Moreover, my ancestors' souls are sustained by the atmosphere of the house, since I answer for them the questions that their lives once left behind. I carve out rough answers as best I can. I have even drawn them on the walls. It is as if a silent, greater family, stretching down the centuries, were peopling the house.

Carl Jung (1875 - 1961)

Wednesday, 30 April 2014

Family Connections

There are two mentions of Elizabeth being in contact with at least the female members of her family from 1900. As part of Canterbury’s Jubilee, the Canterbury Early Settlers Association organised a number of functions, the celebrations kicking off on the 18th December 1900. Sisters Mrs S E Clarkson (nee Lodge), Mrs L. Cookson (nee Lodge) and Mrs E Horne (nee Lodge) were listed as present, Elizabeth having travelled from Auckland to be there (The Press, 18 December 1900, Page 8). There was a garden party too – some of the family may have been there (so tantalising that this photo may contain their images!). Image reproduced with permission from Christchurch City Libraries, File Reference: CCL PhotoCD 4, IMG0076. Source The Weekly Press 26 Dec. 1900, p.65.
Garden party, Old Colonists’ Association at Riccarton House 1900

However although we know Elizabeth was present, this does not mean she was on good terms with her sisters. She could have found out about the reunion from another source, and avoided them in the crush of 600-700 early settlers reminiscing about the past. That’s what is so intriguing about these small pieces of information – they say nothing about the family relationships. I would like to think, however, that despite their very different lives, Elizabeth, Sarah Ellen and Lucy cared about each other and kept in touch.

It is quite likely that Sarah Ellen and Lucy corresponded or visited each other during their married lives: Sarah Ellen Clarkson and her husband Samuel Clarkson lived in relative comfort at Park Rd, Linwood in Christchurch. Sarah, a widow in 1900, lived there with four of her children - Edith Ellen Clarkson, Ernest Williams Clarkson, William Albert Paxton Clarkson and Frederick Horace George Samuel Clarkson at the time of the Jubilee. Another unmarried son, Arthur Adam Clarkson lived in Cashel St. Arthur will be the subject of a Blog post of his own due to some mysterious circumstances surrounding a train trip to Timaru...

Lucy Edwards Cookson lived at Ashburton with less financial stability than her elder sister. In 1900 she was there with her husband Edward Cookson and unmarried children Blanche Cookson, Frank Percy Cookson and Frederick Guy Cookson.  Sarah and Lucy both named sons 'Leonard' - Sarah named three of her sons Leonard, the first two dying in infancy, and Lucy named one son, this child also dying as a baby.
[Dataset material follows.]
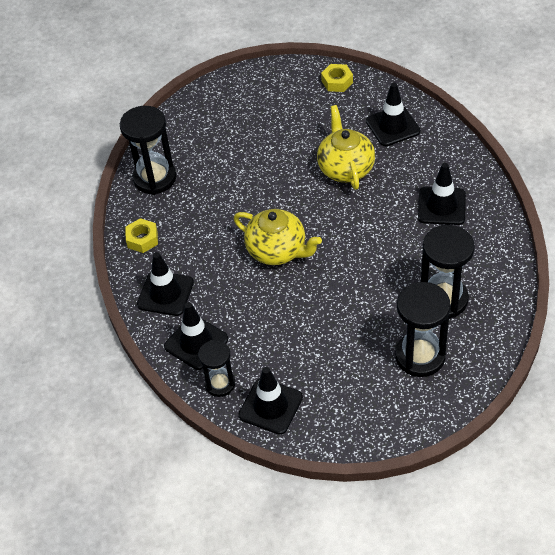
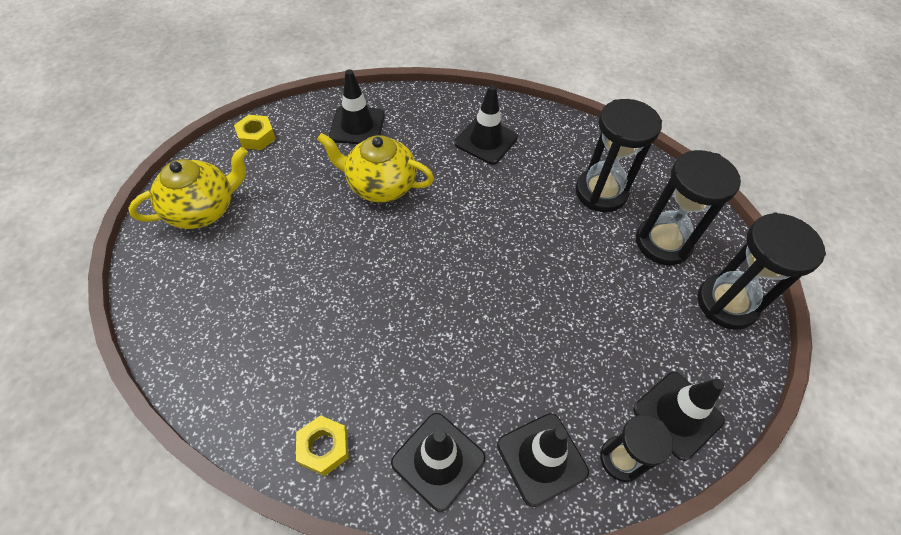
camera: 70 degrees left, 5 degrees up
black hourglass [120,106,176,195] -> black hourglass moved to [697,213,826,330]
yellow teapot [234,209,322,265] -> yellow teapot moved to [128,147,248,229]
I am not sure why the name was so important (it doesn't appear in the Lodge or Clarkson families prior to this). I wonder if the surviving Leonard felt a little apprehensive about this burden of a name...

On the 23rd of December 1902 Elizabeth’s daughter Harriet Ann Norris died suddenly at her home in Mark’s Avenue, Auckland: she was 43. An inquest was held, and the coroner determined her death was from heart disease. Informants including Elizabeth gave evidence that she had been suffering from ill health for some time. However two newspaper reports are worded a little oddly. Painter John Latimer who also lived in the Avenue says that another neighbour thought Harriet was ‘dead or dying’ and asked him to go and see her. When he did, he found she was dead, with her mother and another neighbour there in the house. Another report says that she was ‘in her usual health’ and her sudden death was reported to the Police. It sounds as if Elizabeth was sent-for when Harriet was found dead, but why didn’t the concerned neighbour go in to check for themselves? A clue may be found in the reports of this area of central Auckland. As far back as 1893 a sanitary inspector declared the area a health hazard, with a threat of typhoid as the hot weather set in. The houses all had a common yard… “drains were faulty and overflowing, added to which all kinds of refuse had been thrown into the closets, while the state of the yard itself was abominable.” The tenants appear to have been summonsed by the Court, but the landlord, Mr Lennox was ultimately held accountable. There doesn’t seem to have been much done. In 1894 nine ‘ladies’ complained to the Council again about Mark’s Avenue, which appears to have been a Close or dead-end laneway off Grey St in the centre of town. They said that there were 18 cottages in an area about 100 foot square – not just cramped, but probably chaotic. In March 1900, the ‘Observer’ under the banner ‘They Say’ declared: 

Accounts of assaults and antisocial behaviour made Mark’s Avenue a place where neighbours may have been unwilling to get involved with a sudden death. Harriet had been reduced to appalling living conditions and the circumstances of her death were saddening. She was buried in Waikumete cemetery and it appears she was given a ‘pauper’s burial’ (Waikumete Cemetery records).